Extracted records:

- - - -

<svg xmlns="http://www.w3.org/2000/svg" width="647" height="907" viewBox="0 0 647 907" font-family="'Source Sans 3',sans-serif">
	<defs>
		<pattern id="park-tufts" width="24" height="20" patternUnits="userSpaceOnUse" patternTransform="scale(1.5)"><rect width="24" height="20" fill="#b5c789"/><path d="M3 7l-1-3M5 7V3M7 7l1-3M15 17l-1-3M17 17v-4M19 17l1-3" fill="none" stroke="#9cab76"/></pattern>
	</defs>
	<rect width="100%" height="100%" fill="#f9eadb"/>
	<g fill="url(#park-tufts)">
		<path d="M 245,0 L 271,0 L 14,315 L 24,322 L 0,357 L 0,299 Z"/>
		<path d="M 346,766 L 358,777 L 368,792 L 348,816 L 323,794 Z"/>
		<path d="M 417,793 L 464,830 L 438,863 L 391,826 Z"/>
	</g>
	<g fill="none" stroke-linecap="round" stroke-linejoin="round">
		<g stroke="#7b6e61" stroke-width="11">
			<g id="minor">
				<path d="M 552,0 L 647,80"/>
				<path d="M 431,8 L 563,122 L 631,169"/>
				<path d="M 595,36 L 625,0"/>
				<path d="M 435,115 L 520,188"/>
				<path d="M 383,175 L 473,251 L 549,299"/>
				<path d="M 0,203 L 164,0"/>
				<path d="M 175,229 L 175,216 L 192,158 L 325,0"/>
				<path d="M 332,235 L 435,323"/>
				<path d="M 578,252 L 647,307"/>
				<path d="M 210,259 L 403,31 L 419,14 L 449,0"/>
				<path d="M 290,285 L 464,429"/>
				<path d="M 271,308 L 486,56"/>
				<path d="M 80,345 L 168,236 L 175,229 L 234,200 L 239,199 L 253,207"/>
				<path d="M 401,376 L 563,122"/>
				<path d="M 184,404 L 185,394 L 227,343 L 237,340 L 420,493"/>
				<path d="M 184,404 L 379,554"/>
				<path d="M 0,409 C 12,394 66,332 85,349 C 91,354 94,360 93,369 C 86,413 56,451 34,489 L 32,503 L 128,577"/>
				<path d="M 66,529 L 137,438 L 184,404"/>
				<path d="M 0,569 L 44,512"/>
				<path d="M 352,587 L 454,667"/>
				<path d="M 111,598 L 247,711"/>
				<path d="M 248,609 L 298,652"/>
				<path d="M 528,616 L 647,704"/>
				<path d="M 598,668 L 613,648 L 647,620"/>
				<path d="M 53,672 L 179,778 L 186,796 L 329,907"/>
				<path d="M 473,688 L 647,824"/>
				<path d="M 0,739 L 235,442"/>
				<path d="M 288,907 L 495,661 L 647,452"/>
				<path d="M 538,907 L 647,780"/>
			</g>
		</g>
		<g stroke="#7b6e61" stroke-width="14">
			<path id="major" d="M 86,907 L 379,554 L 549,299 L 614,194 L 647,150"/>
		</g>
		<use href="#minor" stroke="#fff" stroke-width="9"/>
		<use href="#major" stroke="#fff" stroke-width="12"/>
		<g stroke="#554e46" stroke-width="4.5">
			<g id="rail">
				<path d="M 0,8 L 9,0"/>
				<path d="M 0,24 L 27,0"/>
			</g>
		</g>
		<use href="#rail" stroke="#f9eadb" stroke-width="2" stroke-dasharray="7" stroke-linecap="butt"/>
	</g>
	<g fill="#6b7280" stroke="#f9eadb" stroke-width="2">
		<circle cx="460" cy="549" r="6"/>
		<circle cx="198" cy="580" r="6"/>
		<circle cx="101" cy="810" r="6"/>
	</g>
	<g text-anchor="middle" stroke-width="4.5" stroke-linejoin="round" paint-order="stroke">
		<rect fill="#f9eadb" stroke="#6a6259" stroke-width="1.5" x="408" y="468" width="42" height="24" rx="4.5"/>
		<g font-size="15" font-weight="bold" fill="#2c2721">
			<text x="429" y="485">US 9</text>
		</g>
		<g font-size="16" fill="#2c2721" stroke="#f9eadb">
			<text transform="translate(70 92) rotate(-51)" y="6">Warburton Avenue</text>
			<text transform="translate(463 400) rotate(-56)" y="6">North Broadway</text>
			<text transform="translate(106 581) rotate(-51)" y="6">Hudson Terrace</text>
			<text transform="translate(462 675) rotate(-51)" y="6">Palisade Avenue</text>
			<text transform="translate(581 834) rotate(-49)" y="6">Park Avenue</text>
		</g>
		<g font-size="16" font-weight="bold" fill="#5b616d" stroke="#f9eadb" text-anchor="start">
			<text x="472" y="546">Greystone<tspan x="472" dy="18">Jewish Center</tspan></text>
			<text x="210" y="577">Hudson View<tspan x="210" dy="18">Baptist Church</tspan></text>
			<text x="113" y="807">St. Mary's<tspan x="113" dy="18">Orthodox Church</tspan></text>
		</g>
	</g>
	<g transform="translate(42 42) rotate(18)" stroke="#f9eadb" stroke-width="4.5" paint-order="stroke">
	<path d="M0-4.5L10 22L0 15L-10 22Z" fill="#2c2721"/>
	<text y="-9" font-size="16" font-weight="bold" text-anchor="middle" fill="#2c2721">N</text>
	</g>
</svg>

- - - -

Work to be completed: Output each record above exactly, omitting nothing.

Exercise result:
<svg xmlns="http://www.w3.org/2000/svg" width="647" height="907" viewBox="0 0 647 907" font-family="'Source Sans 3',sans-serif">
	<defs>
		<pattern id="park-tufts" width="24" height="20" patternUnits="userSpaceOnUse" patternTransform="scale(1.5)"><rect width="24" height="20" fill="#b5c789"/><path d="M3 7l-1-3M5 7V3M7 7l1-3M15 17l-1-3M17 17v-4M19 17l1-3" fill="none" stroke="#9cab76"/></pattern>
	</defs>
	<rect width="100%" height="100%" fill="#f9eadb"/>
	<g fill="url(#park-tufts)">
		<path d="M 245,0 L 271,0 L 14,315 L 24,322 L 0,357 L 0,299 Z"/>
		<path d="M 346,766 L 358,777 L 368,792 L 348,816 L 323,794 Z"/>
		<path d="M 417,793 L 464,830 L 438,863 L 391,826 Z"/>
	</g>
	<g fill="none" stroke-linecap="round" stroke-linejoin="round">
		<g stroke="#7b6e61" stroke-width="11">
			<g id="minor">
				<path d="M 552,0 L 647,80"/>
				<path d="M 431,8 L 563,122 L 631,169"/>
				<path d="M 595,36 L 625,0"/>
				<path d="M 435,115 L 520,188"/>
				<path d="M 383,175 L 473,251 L 549,299"/>
				<path d="M 0,203 L 164,0"/>
				<path d="M 175,229 L 175,216 L 192,158 L 325,0"/>
				<path d="M 332,235 L 435,323"/>
				<path d="M 578,252 L 647,307"/>
				<path d="M 210,259 L 403,31 L 419,14 L 449,0"/>
				<path d="M 290,285 L 464,429"/>
				<path d="M 271,308 L 486,56"/>
				<path d="M 80,345 L 168,236 L 175,229 L 234,200 L 239,199 L 253,207"/>
				<path d="M 401,376 L 563,122"/>
				<path d="M 184,404 L 185,394 L 227,343 L 237,340 L 420,493"/>
				<path d="M 184,404 L 379,554"/>
				<path d="M 0,409 C 12,394 66,332 85,349 C 91,354 94,360 93,369 C 86,413 56,451 34,489 L 32,503 L 128,577"/>
				<path d="M 66,529 L 137,438 L 184,404"/>
				<path d="M 0,569 L 44,512"/>
				<path d="M 352,587 L 454,667"/>
				<path d="M 111,598 L 247,711"/>
				<path d="M 248,609 L 298,652"/>
				<path d="M 528,616 L 647,704"/>
				<path d="M 598,668 L 613,648 L 647,620"/>
				<path d="M 53,672 L 179,778 L 186,796 L 329,907"/>
				<path d="M 473,688 L 647,824"/>
				<path d="M 0,739 L 235,442"/>
				<path d="M 288,907 L 495,661 L 647,452"/>
				<path d="M 538,907 L 647,780"/>
			</g>
		</g>
		<g stroke="#7b6e61" stroke-width="14">
			<path id="major" d="M 86,907 L 379,554 L 549,299 L 614,194 L 647,150"/>
		</g>
		<use href="#minor" stroke="#fff" stroke-width="9"/>
		<use href="#major" stroke="#fff" stroke-width="12"/>
		<g stroke="#554e46" stroke-width="4.5">
			<g id="rail">
				<path d="M 0,8 L 9,0"/>
				<path d="M 0,24 L 27,0"/>
			</g>
		</g>
		<use href="#rail" stroke="#f9eadb" stroke-width="2" stroke-dasharray="7" stroke-linecap="butt"/>
	</g>
	<g fill="#6b7280" stroke="#f9eadb" stroke-width="2">
		<circle cx="460" cy="549" r="6"/>
		<circle cx="198" cy="580" r="6"/>
		<circle cx="101" cy="810" r="6"/>
	</g>
	<g text-anchor="middle" stroke-width="4.5" stroke-linejoin="round" paint-order="stroke">
		<rect fill="#f9eadb" stroke="#6a6259" stroke-width="1.5" x="408" y="468" width="42" height="24" rx="4.5"/>
		<g font-size="15" font-weight="bold" fill="#2c2721">
			<text x="429" y="485">US 9</text>
		</g>
		<g font-size="16" fill="#2c2721" stroke="#f9eadb">
			<text transform="translate(70 92) rotate(-51)" y="6">Warburton Avenue</text>
			<text transform="translate(463 400) rotate(-56)" y="6">North Broadway</text>
			<text transform="translate(106 581) rotate(-51)" y="6">Hudson Terrace</text>
			<text transform="translate(462 675) rotate(-51)" y="6">Palisade Avenue</text>
			<text transform="translate(581 834) rotate(-49)" y="6">Park Avenue</text>
		</g>
		<g font-size="16" font-weight="bold" fill="#5b616d" stroke="#f9eadb" text-anchor="start">
			<text x="472" y="546">Greystone<tspan x="472" dy="18">Jewish Center</tspan></text>
			<text x="210" y="577">Hudson View<tspan x="210" dy="18">Baptist Church</tspan></text>
			<text x="113" y="807">St. Mary's<tspan x="113" dy="18">Orthodox Church</tspan></text>
		</g>
	</g>
	<g transform="translate(42 42) rotate(18)" stroke="#f9eadb" stroke-width="4.5" paint-order="stroke">
	<path d="M0-4.5L10 22L0 15L-10 22Z" fill="#2c2721"/>
	<text y="-9" font-size="16" font-weight="bold" text-anchor="middle" fill="#2c2721">N</text>
	</g>
</svg>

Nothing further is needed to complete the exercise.